| Work task |
Count the lines holding the string "para" in the records, and give only the count.

| Records to process |

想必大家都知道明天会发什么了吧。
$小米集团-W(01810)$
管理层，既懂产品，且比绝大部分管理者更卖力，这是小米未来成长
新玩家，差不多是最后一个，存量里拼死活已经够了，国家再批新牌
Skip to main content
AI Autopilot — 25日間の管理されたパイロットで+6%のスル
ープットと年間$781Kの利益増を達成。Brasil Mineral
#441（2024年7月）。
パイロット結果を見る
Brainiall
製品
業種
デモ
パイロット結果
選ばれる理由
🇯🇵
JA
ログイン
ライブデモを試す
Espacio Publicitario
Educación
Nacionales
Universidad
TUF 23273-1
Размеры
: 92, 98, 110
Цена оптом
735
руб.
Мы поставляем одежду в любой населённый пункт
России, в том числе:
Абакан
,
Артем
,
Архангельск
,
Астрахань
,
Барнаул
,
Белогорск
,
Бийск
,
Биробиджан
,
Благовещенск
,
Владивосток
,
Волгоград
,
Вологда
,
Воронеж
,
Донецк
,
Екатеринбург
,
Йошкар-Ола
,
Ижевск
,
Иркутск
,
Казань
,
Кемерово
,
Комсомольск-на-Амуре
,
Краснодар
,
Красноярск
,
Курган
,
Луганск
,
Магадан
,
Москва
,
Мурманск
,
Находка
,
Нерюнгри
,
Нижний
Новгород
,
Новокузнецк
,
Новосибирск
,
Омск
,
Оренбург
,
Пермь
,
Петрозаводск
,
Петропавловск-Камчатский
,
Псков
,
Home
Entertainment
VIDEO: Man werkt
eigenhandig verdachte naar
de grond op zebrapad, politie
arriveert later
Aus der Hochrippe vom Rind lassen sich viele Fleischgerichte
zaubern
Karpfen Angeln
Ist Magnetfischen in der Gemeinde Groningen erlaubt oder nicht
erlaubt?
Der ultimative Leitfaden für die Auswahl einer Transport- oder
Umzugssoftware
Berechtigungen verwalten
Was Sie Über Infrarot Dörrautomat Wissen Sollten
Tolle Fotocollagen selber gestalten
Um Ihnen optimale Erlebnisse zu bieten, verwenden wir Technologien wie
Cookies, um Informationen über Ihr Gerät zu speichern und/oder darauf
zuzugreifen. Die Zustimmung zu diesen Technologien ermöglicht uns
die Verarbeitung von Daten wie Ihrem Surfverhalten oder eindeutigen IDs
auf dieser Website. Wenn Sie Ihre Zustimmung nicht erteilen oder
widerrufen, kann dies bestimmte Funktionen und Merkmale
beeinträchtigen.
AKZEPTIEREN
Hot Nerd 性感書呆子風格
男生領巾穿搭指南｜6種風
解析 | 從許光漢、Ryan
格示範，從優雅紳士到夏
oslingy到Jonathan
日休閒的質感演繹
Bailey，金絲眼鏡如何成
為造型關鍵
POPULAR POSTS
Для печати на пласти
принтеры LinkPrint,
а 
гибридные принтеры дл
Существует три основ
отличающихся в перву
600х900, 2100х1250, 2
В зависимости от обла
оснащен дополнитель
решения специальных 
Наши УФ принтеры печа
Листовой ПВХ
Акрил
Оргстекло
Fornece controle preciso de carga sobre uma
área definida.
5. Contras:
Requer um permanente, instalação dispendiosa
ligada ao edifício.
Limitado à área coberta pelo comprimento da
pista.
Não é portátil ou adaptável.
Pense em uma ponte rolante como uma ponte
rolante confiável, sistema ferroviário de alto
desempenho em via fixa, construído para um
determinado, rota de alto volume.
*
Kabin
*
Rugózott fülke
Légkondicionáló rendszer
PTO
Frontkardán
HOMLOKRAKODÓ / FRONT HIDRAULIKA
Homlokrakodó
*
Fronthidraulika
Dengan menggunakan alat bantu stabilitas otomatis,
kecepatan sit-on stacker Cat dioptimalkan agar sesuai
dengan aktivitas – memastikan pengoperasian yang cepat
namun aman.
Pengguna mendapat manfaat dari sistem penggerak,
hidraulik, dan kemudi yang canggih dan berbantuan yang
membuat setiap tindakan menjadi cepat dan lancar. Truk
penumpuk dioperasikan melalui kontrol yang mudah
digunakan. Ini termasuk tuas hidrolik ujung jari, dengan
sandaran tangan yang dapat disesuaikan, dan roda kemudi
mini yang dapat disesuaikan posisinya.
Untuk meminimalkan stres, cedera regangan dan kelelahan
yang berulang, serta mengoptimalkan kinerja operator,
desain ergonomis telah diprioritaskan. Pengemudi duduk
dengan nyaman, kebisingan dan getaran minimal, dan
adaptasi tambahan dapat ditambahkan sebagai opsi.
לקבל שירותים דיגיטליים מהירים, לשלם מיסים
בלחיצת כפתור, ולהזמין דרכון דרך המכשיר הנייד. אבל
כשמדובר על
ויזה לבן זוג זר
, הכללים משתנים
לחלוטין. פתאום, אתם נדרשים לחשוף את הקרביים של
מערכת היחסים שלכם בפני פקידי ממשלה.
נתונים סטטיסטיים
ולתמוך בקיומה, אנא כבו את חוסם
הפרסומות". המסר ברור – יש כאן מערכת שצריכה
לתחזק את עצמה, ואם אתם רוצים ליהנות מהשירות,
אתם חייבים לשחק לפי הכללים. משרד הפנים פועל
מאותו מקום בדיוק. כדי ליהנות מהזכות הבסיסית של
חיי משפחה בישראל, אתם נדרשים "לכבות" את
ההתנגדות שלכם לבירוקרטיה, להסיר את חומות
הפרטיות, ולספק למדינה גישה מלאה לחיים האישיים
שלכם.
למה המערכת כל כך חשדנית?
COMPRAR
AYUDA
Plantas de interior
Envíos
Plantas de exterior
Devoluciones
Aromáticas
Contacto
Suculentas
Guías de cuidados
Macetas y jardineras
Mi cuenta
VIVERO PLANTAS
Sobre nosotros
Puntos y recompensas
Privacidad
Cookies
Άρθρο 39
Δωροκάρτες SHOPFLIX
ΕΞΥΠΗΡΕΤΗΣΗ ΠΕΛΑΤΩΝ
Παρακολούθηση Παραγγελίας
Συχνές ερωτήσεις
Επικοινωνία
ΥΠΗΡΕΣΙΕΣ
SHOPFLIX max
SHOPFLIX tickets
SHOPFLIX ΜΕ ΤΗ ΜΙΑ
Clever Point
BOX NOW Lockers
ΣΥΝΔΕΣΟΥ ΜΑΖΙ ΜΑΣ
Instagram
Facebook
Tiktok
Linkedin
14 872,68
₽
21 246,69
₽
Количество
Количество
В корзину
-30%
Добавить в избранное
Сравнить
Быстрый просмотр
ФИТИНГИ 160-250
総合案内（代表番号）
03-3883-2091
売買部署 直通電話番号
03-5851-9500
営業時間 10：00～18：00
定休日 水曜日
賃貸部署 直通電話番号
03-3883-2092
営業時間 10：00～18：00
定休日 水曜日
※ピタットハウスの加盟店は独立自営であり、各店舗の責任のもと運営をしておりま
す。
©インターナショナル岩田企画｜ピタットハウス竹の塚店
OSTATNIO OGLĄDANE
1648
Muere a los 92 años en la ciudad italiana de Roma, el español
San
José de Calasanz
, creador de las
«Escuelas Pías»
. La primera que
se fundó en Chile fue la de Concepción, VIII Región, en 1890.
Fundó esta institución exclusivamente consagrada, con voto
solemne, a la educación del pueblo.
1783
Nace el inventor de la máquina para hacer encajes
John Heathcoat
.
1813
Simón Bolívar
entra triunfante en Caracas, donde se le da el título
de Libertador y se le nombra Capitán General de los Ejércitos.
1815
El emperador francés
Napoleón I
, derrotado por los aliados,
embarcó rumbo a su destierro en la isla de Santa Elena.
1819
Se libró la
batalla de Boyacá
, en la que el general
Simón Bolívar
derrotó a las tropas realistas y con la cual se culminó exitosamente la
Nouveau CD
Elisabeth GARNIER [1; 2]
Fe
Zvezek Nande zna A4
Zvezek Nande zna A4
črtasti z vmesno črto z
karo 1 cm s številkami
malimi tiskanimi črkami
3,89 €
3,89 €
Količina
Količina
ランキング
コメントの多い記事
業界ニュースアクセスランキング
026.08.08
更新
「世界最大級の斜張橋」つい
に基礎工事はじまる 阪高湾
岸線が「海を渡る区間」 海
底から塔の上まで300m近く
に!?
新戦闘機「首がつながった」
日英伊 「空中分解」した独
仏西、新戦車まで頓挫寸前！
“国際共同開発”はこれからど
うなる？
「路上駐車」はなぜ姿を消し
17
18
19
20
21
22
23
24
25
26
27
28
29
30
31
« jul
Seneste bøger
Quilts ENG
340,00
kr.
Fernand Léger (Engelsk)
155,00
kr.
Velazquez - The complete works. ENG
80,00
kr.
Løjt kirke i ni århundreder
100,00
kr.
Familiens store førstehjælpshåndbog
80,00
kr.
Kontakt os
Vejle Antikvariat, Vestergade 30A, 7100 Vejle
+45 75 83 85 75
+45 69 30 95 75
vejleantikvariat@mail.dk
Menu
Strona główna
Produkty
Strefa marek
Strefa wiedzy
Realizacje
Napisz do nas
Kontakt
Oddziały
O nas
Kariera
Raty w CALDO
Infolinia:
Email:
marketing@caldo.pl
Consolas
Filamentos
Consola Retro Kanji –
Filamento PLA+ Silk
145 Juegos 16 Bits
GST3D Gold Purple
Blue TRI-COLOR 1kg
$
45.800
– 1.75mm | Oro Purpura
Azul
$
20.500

| Answer box |
2